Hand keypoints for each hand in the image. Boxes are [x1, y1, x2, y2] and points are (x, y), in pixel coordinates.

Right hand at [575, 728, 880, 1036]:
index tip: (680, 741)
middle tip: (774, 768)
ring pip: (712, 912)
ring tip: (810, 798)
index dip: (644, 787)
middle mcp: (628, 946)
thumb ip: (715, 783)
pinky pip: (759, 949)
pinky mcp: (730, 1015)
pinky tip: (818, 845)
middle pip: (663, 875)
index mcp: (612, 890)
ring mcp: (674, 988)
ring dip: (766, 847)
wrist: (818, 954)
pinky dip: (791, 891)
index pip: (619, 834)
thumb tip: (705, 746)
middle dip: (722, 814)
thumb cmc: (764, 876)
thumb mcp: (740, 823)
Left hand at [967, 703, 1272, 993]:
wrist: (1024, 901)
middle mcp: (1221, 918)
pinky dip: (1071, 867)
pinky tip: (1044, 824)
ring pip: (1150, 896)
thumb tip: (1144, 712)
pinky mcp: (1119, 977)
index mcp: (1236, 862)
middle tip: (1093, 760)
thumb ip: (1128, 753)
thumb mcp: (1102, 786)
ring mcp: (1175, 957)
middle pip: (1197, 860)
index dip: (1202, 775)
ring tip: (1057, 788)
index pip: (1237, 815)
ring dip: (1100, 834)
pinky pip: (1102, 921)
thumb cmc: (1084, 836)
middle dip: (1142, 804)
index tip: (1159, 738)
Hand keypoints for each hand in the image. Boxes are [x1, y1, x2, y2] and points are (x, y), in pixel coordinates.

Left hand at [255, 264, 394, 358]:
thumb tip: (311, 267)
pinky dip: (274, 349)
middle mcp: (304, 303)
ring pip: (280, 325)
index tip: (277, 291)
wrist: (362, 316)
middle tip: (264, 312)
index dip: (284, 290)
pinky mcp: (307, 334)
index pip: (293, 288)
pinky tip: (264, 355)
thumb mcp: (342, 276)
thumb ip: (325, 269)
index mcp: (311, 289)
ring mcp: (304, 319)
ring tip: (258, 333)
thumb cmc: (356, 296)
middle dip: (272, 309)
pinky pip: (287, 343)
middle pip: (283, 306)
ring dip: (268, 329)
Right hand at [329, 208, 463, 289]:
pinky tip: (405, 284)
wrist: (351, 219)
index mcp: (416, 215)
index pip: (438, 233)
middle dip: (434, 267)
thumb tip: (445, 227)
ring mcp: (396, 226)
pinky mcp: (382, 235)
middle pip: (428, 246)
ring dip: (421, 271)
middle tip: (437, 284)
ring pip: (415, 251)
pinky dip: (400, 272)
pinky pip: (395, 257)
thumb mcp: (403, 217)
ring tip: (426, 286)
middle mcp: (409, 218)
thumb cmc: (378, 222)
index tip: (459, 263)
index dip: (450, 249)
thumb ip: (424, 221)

────────────────────

Return only the exact lines from the opening of the records through the line that contains "ring pip: (1150, 896)", both included.

• Solution for this problem:
Hand keypoints for each hand in the image. Boxes are [x1, y1, x2, y2] and points are (x, y), in pixel coordinates.

Right hand at [575, 728, 880, 1036]:
index tip: (680, 741)
middle tip: (774, 768)
ring pip: (712, 912)
ring tip: (810, 798)
index dip: (644, 787)
middle mcp: (628, 946)
thumb ip: (715, 783)
pinky pip: (759, 949)
pinky mcp: (730, 1015)
pinky tip: (818, 845)
middle pip: (663, 875)
index mcp: (612, 890)
ring mcp: (674, 988)
ring dip: (766, 847)
wrist: (818, 954)
pinky dip: (791, 891)
index pip: (619, 834)
thumb tip: (705, 746)
middle dip: (722, 814)
thumb cmc: (764, 876)
thumb mcp: (740, 823)
Left hand at [967, 703, 1272, 993]:
wrist: (1024, 901)
middle mcp: (1221, 918)
pinky dip: (1071, 867)
pinky tip: (1044, 824)
ring pip: (1150, 896)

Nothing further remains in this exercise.